No I am looking at the formula you gave me and asking which time the limit is applying to?
OK, take two observers: observer A is on the earth. Observer B is going from the earth to the sun at velocity v.
The the observer time in the formula is the time for the journey as measured by a clock at rest with respect to A. The proper time in the formula is the time for the journey as measured by a clock on the ship (and hence, at rest with respect to B). Two clocks. They will measure different amounts of time.
No matter what v is, we will have
time for A = (time for B)/sqrt(1 -(v/c)^2 ).
This is the basic equation with observer time given by the time for A and with proper time give as time for B. Are we good so far?
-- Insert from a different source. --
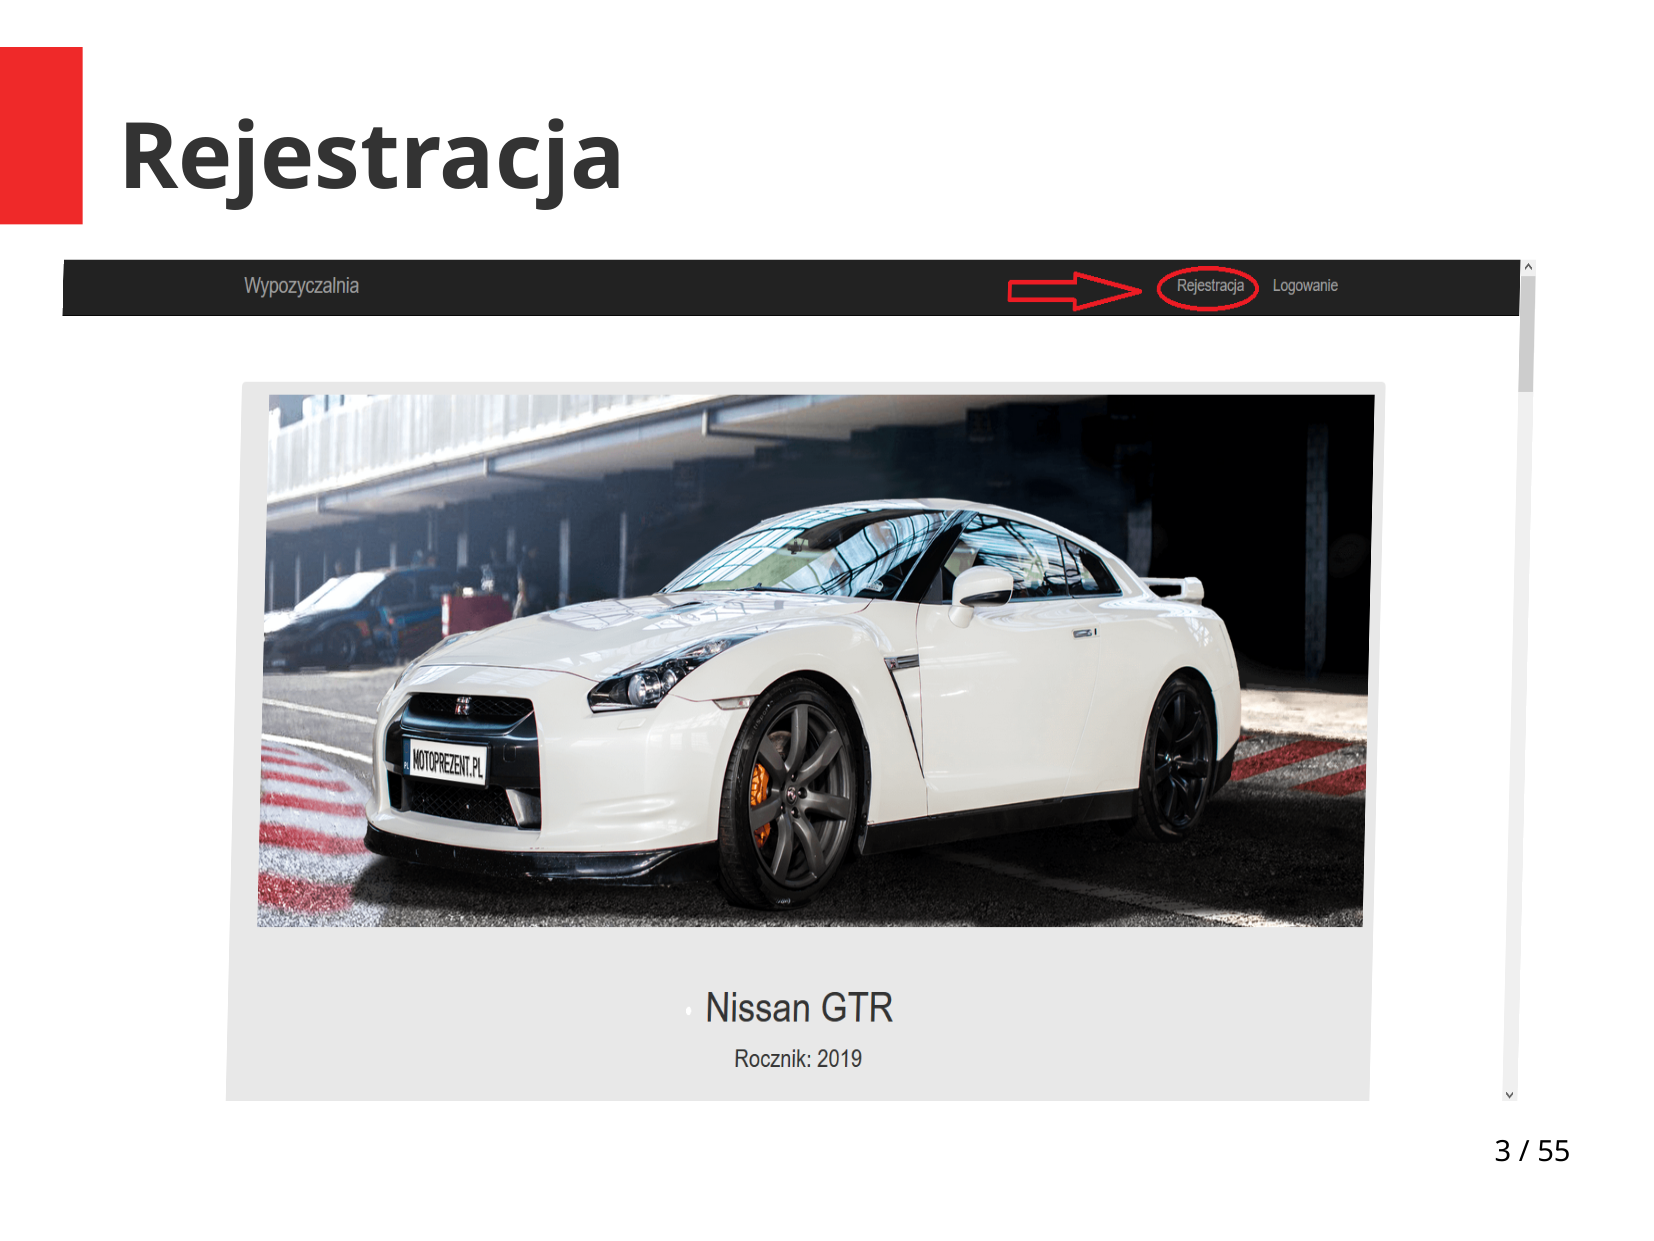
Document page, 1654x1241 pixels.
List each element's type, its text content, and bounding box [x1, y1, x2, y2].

title Rejestracja [118, 49, 1571, 257]
picture [44, 259, 1536, 1101]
Now, in the limit as v goes to c (so we look at ships going faster and faster, with the speed getting closer and closer to c), the time for the ship gets closer and closer to 0. So, the faster ship measures a smaller amount of time for the trip from the earth to the sun.
Also, as v gets closer and closer to c, the time for A (the time as measured by the earth) gets closer and closer to 500 seconds (8 minutes, 20 seconds).
So, the *limit* of the left hand side is 500 seconds.
The limit of the right hand side gives 0 on top and 0 on the bottom. This is a 0/0 form for a limit, which is indeterminate. BUT, because of the basic equation, we know that the value of this limit is 500 seconds: the time (as measured from the earth) for light to go from the earth to the sun.
BUT, since the time for B is going to 0, the proper time for a *photon* will be *this* limit, which is 0.